#### Material shown:
⁂

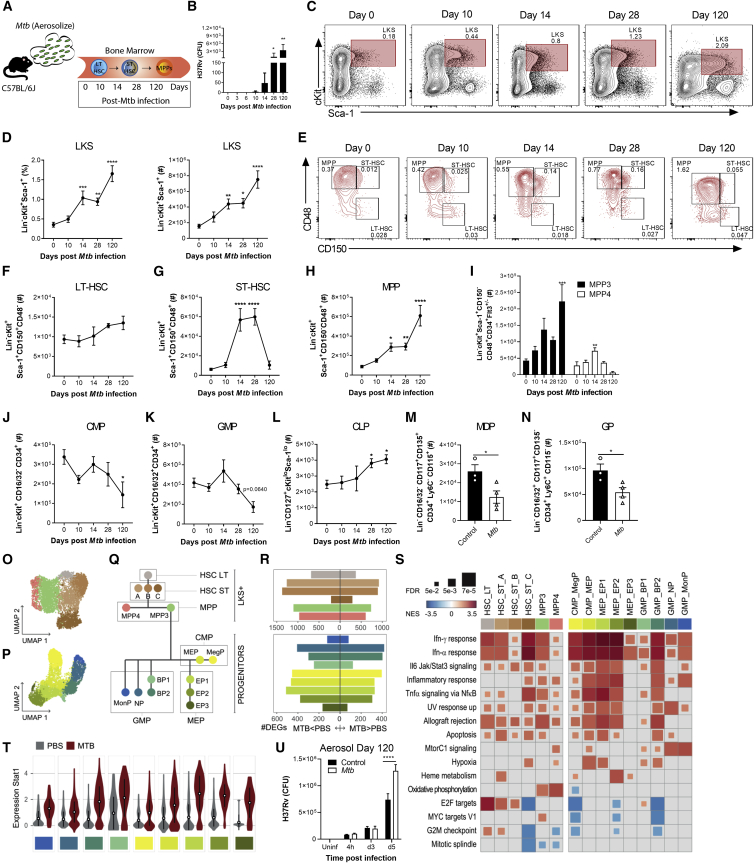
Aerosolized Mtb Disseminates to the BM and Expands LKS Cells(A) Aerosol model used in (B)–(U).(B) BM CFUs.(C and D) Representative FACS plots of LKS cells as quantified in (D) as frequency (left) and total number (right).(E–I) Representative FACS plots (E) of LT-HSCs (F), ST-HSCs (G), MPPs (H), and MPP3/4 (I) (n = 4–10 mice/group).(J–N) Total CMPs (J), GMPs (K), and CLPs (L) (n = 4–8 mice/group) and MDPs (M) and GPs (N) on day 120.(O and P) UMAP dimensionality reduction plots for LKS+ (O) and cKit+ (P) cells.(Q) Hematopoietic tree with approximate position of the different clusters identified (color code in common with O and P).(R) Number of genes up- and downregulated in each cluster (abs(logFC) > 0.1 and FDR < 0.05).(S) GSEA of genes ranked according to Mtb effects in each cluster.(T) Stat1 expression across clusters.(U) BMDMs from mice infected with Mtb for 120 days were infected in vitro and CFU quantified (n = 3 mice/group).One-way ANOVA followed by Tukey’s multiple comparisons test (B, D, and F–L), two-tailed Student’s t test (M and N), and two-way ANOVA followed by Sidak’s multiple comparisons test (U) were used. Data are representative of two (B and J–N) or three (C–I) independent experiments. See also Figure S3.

⁂

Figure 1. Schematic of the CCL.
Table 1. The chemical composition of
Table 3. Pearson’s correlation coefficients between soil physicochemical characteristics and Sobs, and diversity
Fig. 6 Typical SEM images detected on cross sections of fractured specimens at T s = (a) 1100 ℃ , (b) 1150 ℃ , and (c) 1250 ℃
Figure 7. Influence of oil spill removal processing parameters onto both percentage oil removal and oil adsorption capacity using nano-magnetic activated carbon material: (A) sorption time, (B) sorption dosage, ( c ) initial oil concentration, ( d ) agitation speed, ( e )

⁂

#### Activity:
Begin at the line that has "Figure 1. Schematic of the CCL." in the entries above; stop after the line that has "Figure 7. Influence". Transcribe exactly those lines and no others.

#### Your response:
Figure 1. Schematic of the CCL.
Table 1. The chemical composition of
Table 3. Pearson’s correlation coefficients between soil physicochemical characteristics and Sobs, and diversity
Fig. 6 Typical SEM images detected on cross sections of fractured specimens at T s = (a) 1100 ℃ , (b) 1150 ℃ , and (c) 1250 ℃
Figure 7. Influence of oil spill removal processing parameters onto both percentage oil removal and oil adsorption capacity using nano-magnetic activated carbon material: (A) sorption time, (B) sorption dosage, ( c ) initial oil concentration, ( d ) agitation speed, ( e )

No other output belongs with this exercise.